## Provided data
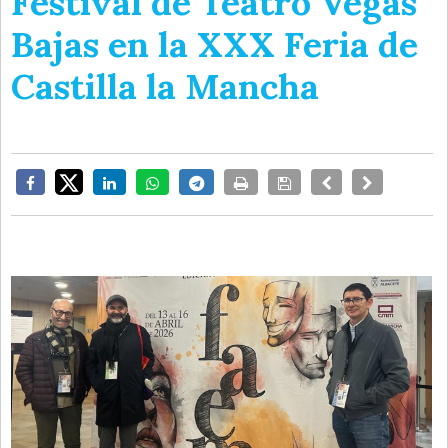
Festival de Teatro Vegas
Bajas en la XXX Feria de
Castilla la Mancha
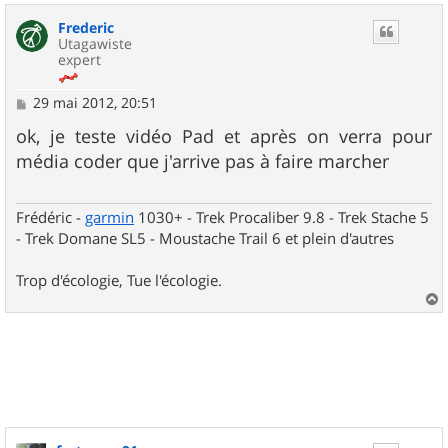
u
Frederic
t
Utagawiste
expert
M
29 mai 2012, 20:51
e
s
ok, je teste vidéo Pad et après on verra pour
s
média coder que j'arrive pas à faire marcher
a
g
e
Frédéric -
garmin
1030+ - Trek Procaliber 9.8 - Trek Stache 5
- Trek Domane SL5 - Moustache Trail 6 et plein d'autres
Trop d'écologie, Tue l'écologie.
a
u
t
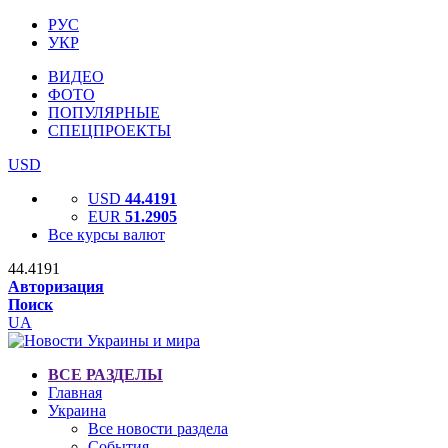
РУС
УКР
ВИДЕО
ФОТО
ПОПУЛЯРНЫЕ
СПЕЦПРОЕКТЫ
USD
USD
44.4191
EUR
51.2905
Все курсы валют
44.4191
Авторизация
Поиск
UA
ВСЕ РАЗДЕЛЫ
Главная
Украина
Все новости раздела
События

...

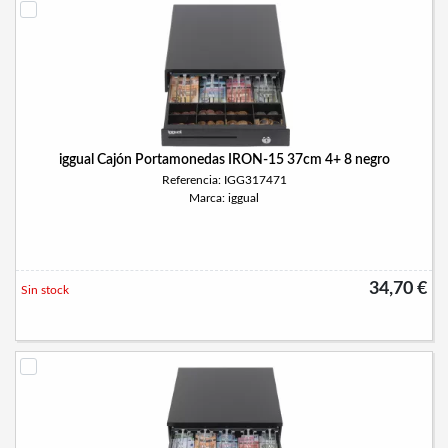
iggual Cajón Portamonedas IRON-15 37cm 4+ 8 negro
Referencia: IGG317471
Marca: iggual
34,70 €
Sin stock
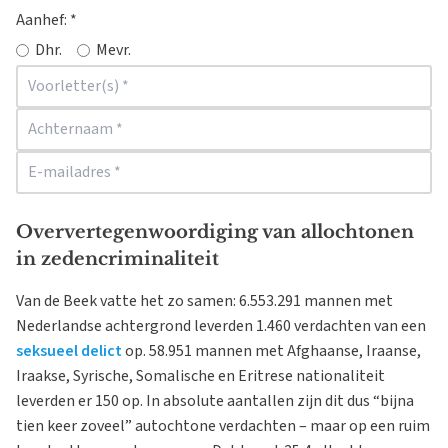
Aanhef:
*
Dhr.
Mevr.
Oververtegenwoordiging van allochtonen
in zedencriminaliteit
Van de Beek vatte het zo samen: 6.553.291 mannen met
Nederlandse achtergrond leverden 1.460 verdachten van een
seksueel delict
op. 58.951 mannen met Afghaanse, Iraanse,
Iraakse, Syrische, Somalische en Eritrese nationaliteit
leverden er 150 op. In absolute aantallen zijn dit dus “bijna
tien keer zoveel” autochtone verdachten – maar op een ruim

--

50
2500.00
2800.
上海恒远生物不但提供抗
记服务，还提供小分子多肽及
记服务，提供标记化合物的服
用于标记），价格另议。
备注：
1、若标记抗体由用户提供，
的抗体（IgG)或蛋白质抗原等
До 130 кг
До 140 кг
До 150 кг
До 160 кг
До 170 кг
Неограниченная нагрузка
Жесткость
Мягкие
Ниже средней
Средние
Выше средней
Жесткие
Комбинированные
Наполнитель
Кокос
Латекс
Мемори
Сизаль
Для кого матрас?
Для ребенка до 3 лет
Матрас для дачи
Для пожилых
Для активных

## Exercise
Copy every line of the listing where the word "iggual" appears.

## Reply to the task
iggual Cajón Portamonedas IRON-15 37cm 4+ 8 negro
Marca: iggual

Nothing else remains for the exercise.